→ Supplied passage:
Fatal shooting at Charlotte-area school stemmed from bullying, officials say
Posted October 29, 2018 8:13 a.m. EDT
Updated October 30, 2018 11:13 a.m. EDT
Matthews, N.C. — A long-simmering dispute between two students at Butler High School in Matthews, N.C., erupted into gunfire Monday morning, leaving a 10th-grade student dead and the suspect, a ninth grader, charged with first-degree murder, authorities said.
Tuesday classes at Butler have been canceled and grief counselors were set to be on hand when students and teachers return to class on Thursday. A teacher workday was scheduled for Wednesday so no students will be in class that day.
School administrators and police held a news conference Monday afternoon and identified the two students involved in the incident.
Jatwan Cuffie, 16, who is in the ninth grade, was being held Monday afternoon at the Charlotte-Mecklenburg County Detention Center after he surrendered to a teacher and admitted fatally shooting his classmate, police said. He was taken into custody shortly after the shooting.
Bobby McKeithen, 16, a 10th grader, died after he was shot in a crowded school hallway as students were headed into class, authorities said.
"This appears to be a tragedy that was the result of conflict between two individuals and an isolated event," schools Superintendent Clayton Wilcox said at the afternoon press conference. "First reports indicate that the conflict began with bullying that escalated out of control as fear took over."

→ Record excerpts:
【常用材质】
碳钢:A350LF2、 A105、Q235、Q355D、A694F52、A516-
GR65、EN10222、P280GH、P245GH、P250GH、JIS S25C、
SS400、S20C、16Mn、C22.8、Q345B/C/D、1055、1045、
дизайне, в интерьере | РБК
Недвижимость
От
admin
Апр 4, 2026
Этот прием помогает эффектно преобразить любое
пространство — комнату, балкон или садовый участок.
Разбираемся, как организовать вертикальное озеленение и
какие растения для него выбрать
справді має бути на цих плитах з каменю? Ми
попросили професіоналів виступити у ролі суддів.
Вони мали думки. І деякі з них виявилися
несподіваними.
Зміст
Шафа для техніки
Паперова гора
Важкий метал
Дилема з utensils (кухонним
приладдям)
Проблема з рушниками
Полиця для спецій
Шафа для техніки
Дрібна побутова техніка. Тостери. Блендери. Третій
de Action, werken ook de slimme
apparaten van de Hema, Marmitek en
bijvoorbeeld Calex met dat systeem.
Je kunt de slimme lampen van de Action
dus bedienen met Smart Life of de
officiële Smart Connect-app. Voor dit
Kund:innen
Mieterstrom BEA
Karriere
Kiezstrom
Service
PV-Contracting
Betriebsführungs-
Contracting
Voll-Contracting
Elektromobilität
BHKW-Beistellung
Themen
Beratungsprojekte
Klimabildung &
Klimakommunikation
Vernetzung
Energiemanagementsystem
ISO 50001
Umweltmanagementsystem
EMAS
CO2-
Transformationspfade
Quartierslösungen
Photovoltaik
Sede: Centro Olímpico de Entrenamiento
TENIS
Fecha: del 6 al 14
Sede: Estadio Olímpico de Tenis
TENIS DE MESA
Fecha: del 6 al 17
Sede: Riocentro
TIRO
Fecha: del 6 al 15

→ Problem to solve:
Copy the passage from the article on the Butler High School shooting, starting at "Tuesday classes at" and ending at "class that day.".

→ Solution to the problem:
Tuesday classes at Butler have been canceled and grief counselors were set to be on hand when students and teachers return to class on Thursday. A teacher workday was scheduled for Wednesday so no students will be in class that day.